L’Unité Nutritionnelle Thérapeutique (UNT) est hébergée par l'Hôpital de l'amitié Tchad-Chine de N'Djamena. "Nous accueillons 27 enfants, c'est 10 de plus qu'à la même période l'année dernière, nous nous attendons à une situation catastrophique", s'alarme Ousmane Ahmat Mahamat.
Moyens du bord
Depuis le début de l'année, 118 enfants ont été accueillis dans le centre. Ils y restent entre 5 et 7 jours, avec des taux de survie d'environ 94%. Mais pour combien d'autres qui n'ont pas la chance d'y être admis, loin de N'Djamena...
Haoua Abdoulaye, drapée dans un long voile bigarré, porte son enfant, complètement amorphe. A 6 mois, il ne pèse que 6 kg. "Je n'ai pas d'argent pour le nourrir", se lamente la vendeuse sur les marchés. "J'ai déjà perdu un premier enfant à cause de la malnutrition, mais je n'ai pas les moyens de lui donner autre chose que le sein", soupire Haoua. La sage-femme Clarisse Bakadah Allaïra explique que le lait de la jeune mère de 25 ans, elle même mal nourrie, ne suffit pas.
Au Tchad, 42% de la population vit sous le seuil de pauvreté, selon l'ONU. "Les prix des denrées de base ont fortement augmenté récemment et certaines familles sont incapables de les acheter", déplore Clarisse, également assistante nutritionnelle pour Alima.
"L'année dernière, le kilo de haricots -un des plats de base - valait 1.000 francs CFA (1,5 euro), contre 1.500 aujourd'hui, et c'est pareil pour l'huile", détaille la sage-femme. Certaines familles, complètement démunies, achètent des médicaments contrefaits sur les marchés pour soigner leurs enfants, ce qui aggrave leur état, selon elle.

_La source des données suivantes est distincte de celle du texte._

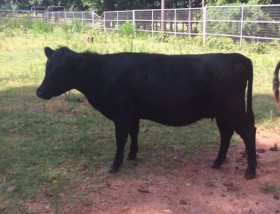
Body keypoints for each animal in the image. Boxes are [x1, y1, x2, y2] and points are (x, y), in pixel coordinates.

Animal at [37, 46, 258, 179]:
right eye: (48, 67)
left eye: (61, 70)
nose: (39, 91)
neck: (102, 74)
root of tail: (234, 57)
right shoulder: (133, 113)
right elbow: (133, 133)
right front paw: (132, 155)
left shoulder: (121, 112)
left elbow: (120, 138)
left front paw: (115, 165)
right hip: (222, 112)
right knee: (226, 134)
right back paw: (217, 162)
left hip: (233, 109)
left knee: (248, 132)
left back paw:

L'UNT manque aussi cruellement de Plumpy'Nut, cette pâte énergétique à base d'arachide pour la renutrition des enfants, fournie par les bailleurs internationaux.
"Nous ne refusons jamais les enfants qui nous sont envoyés, mais nous faisons avec les moyens du bord", assure Ousmane Ahmat Mahamat, qui se souvient de lits accueillant jusqu'à trois enfants au pic des admissions en 2019.